Eight people arrested for robbery allegedly involving fake security guards 15 minutes ago

MONTREAL (CP) - Eight people were arrested Wednesday for a daring robbery that involved fake security guards taking advantage of a crowded electronics store on Boxing Day.

The heist was pulled off with such expertise that store employees didn't realise they had been robbed until well after.

Police say thieves dressed in the uniforms of a well-known security company walked into a downtown Future Shop teeming with Boxing Day bargain hunters.

Then they faked the paperwork for what was a scheduled cash pickup and made off with an unspecified amount, although the store claimed record sales on Dec. 26.

On Tuesday, a witness called police after spotting what appeared to be a handgun on the seat of a car.

After trailing the vehicle to a quiet residential neighbourhood, members of Montreal's police SWAT squad searched a home and discovered fake guns that led them to the crime.

Officers also arrested an individual in a car where they found $35,000 cash, weapons, security guard uniforms and other equipment.

The other arrests followed. The eight suspects range in age from 25 to 60 years old.

Even police were willing to admit the robbery was on the verge of being a perfect crime.

"It was actually pretty well set up, I would say," police spokesperson Raphael Bergeron said. "But obviously they made a mistake and were caught."

A spokeswoman for Garda security says it's not yet clear if uniforms and equipment from her firm were used in the robbery.

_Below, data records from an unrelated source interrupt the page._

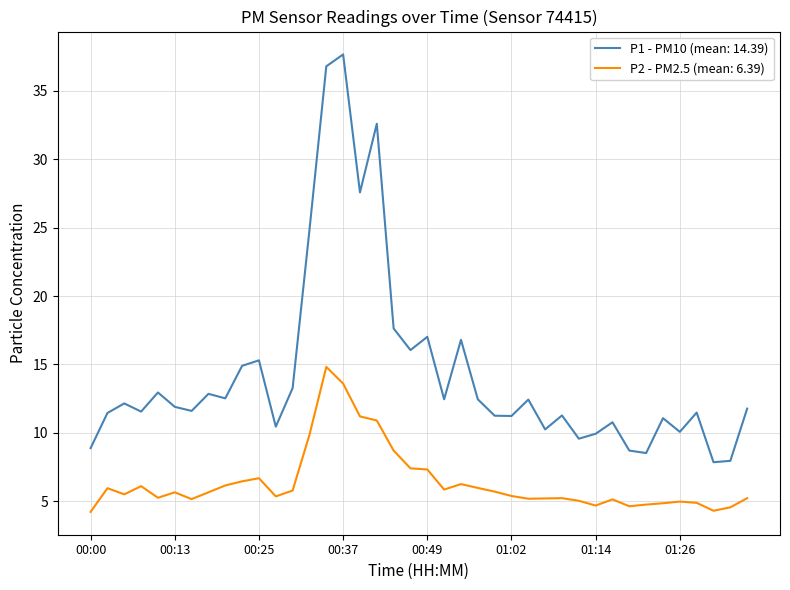

Which series has the largest total across all categories?

P1 - PM10 (mean: 14.39)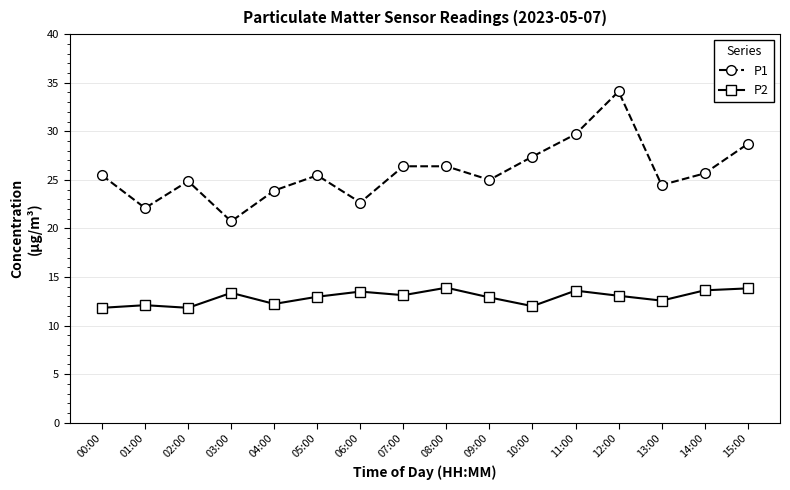

Which series has the largest range (max minus min)?

P1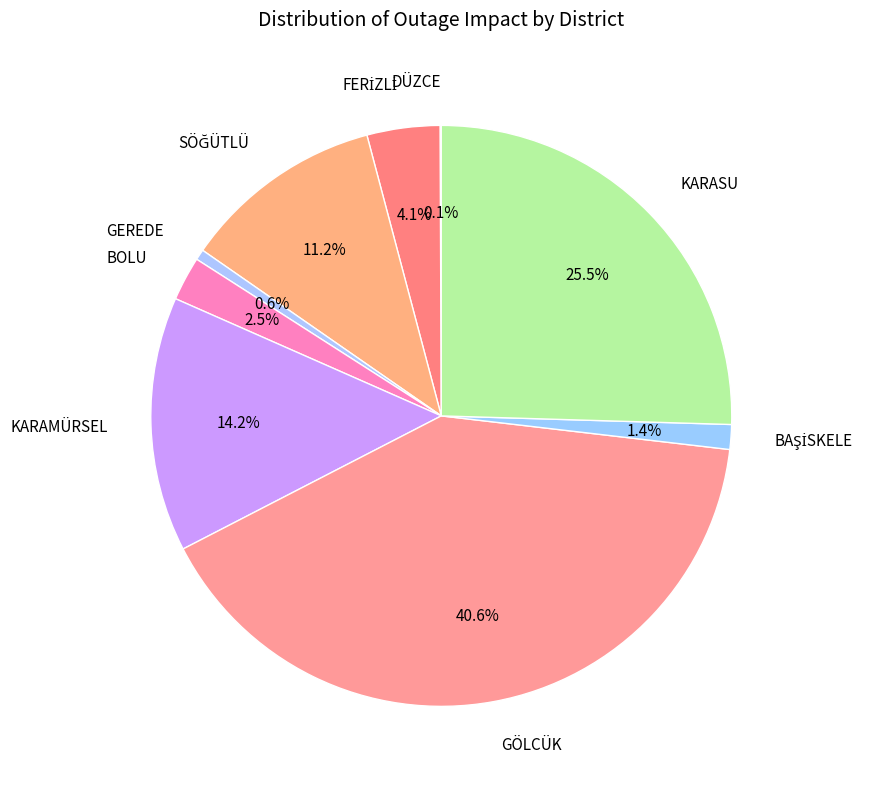

How much of the chart is everything except KARAMÜRSEL?

85.8%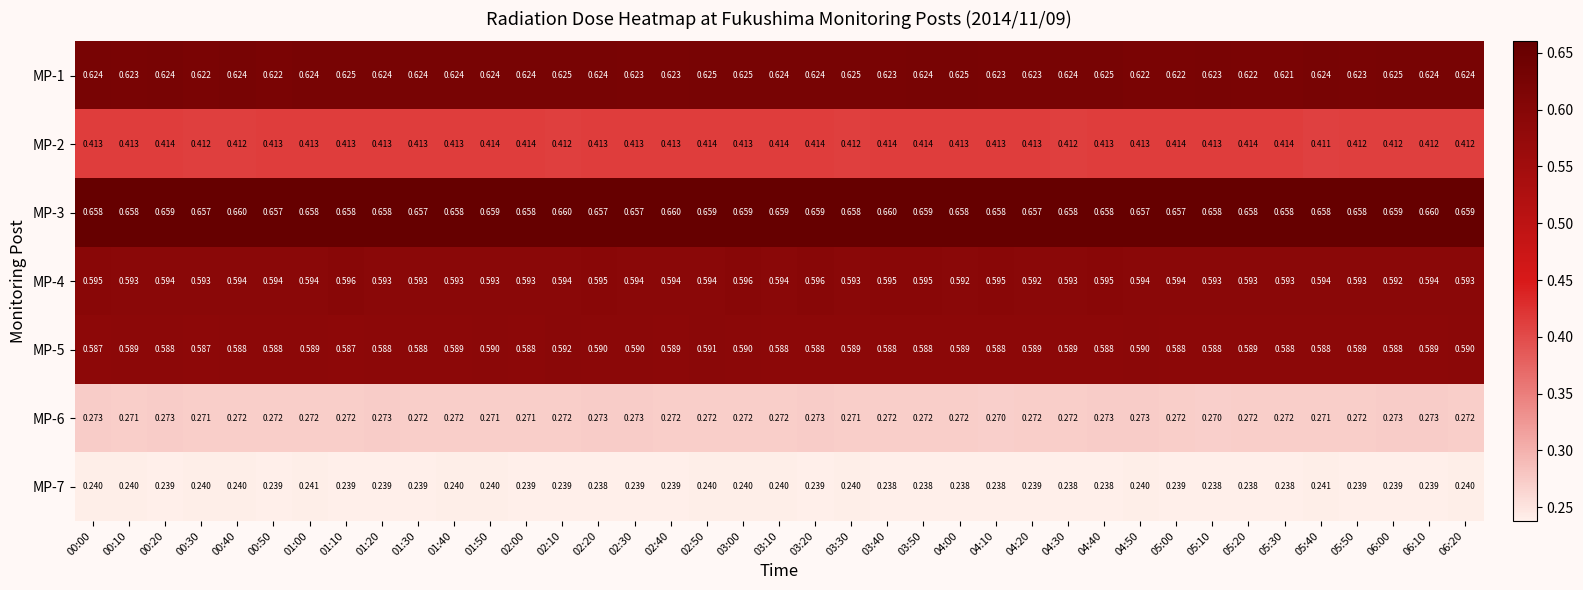

Is the value of MP-4 at 01:50 greater than the value of MP-2 at 04:40?

Yes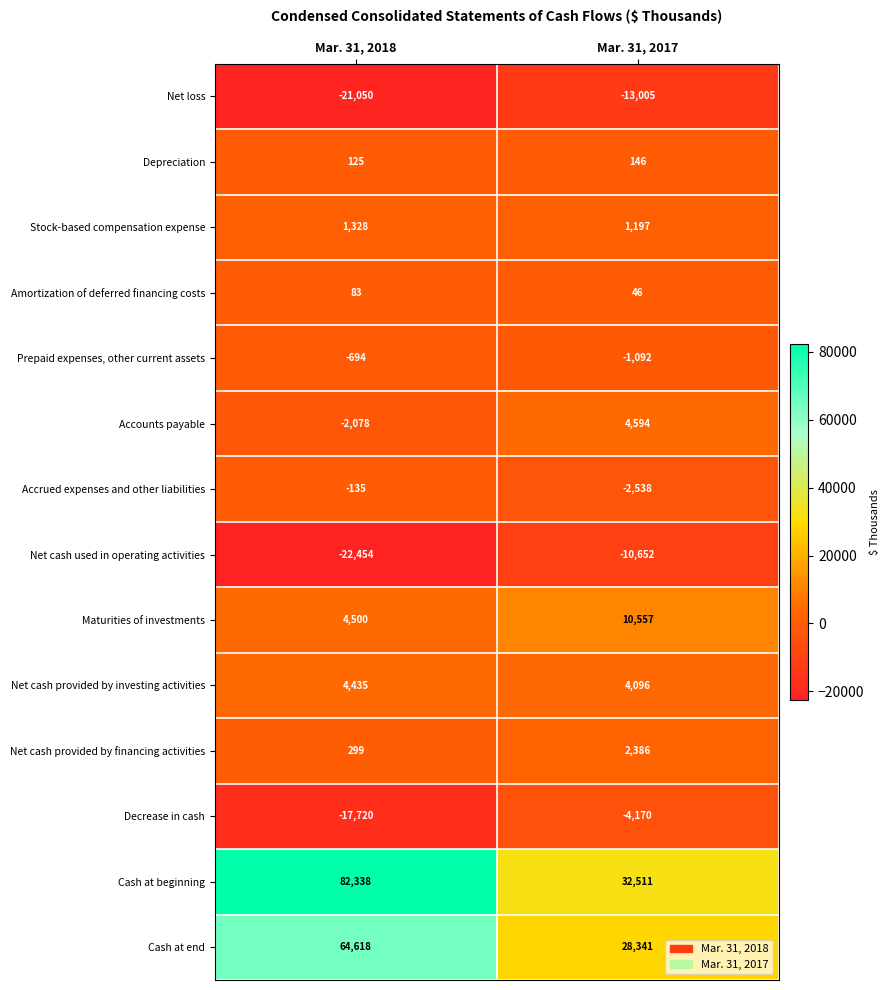

What is the maximum value for Decrease in cash?

-4170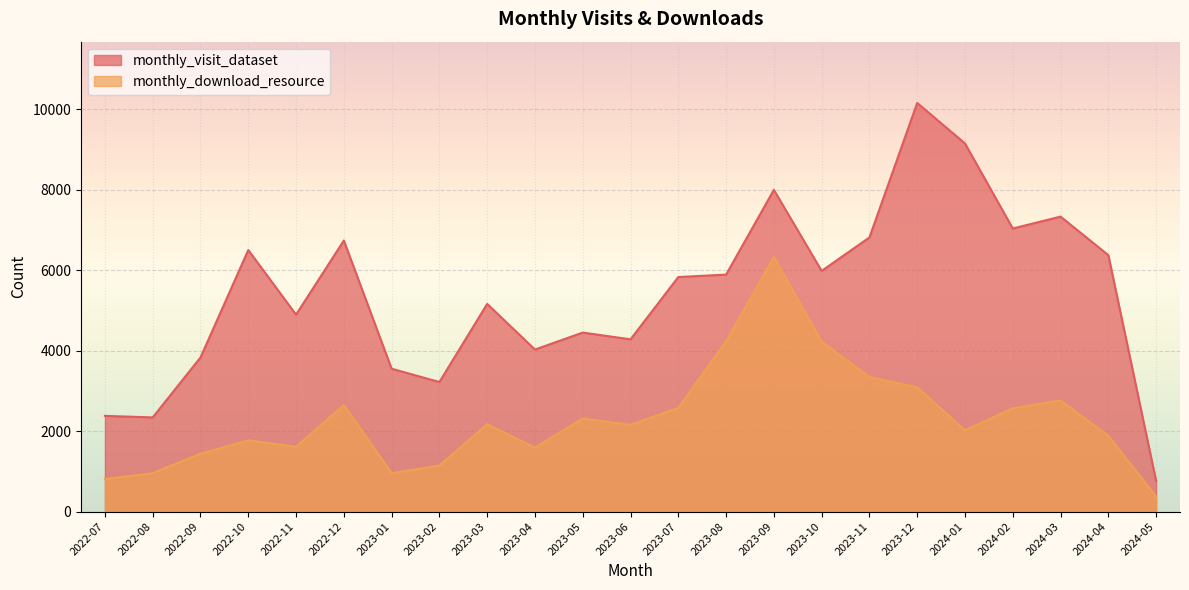

At how many categories does at least one series exceed 916?

22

The Montreal-based security firm says it's co-operating with police and has procedures in place to protect its customers.

Copyright © 2005 Canadian Pres


----------



## Infanteer (28 Dec 2005)

whiskey601 said:
			
		

> Montreal's police SWAT squad searched a home and discovered fake guns



We'll have to ban those too!!!  :tsktsk:


----------



## Mike Bobbitt (28 Dec 2005)

Actually replicas are already banned unless (ironically) they are operable firearms. I had a link to the firearms regulations that I'll try to dig up, but as I recall, it was not only confusing but contradictory in this area.


----------



## Mike Bobbitt (28 Dec 2005)

http://www.cfc-ccaf.gc.ca/info_for-renseignement/factsheets/visitin_e.asp



> Replica firearms, except for replicas of antique firearms, are prohibited and cannot be brought into Canada. Replica firearms are devices that look exactly or almost exactly like a real firearm but that cannot discharge a projectile or that can only discharge harmless projectiles. As a rule, to be prohibited, a device must closely resemble an existing make and model of firearm, not just a generic firearm. Many of these devices have to be assessed case by case.


----------



## Thompson_JM (29 Dec 2005)

so then technically Airsoft is illigal since the airsoft guns are a 1 : 1 scale of accuall firearms. or does that orange tip grant them imunity?


----------



## Mike Bobbitt (29 Dec 2005)

Airsoft is explicitly phohibited, but the orange paint muddies the issue:

http://www.cfc-ccaf.gc.ca/info_for-renseignement/factsheets/airguns_e.asp



> 3. Air guns that are replica firearms
> 
> These are air guns that are not powerful enough to cause serious injury or death, but that were designed to resemble a real firearm with near precision. Replica firearms, except for replicas of antique firearms, are classified as prohibited devices.
> 
> ...


----------



## MPIKE (29 Dec 2005)

Mike Bobbitt said:
			
		

> Airsoft is explicitly prohibited, but the orange paint muddies the issue:
> 
> http://www.cfc-ccaf.gc.ca/info_for-renseignement/factsheets/airguns_e.asp



The other issue with Airsoft is that many 16yr old "all weather night fighters" don't realize about their coveted toys is that they too fall under the same Regs for storage and handling requirements of firearms.  

No slant intended to the hobbyists but I'm no fan of the look-likes..


----------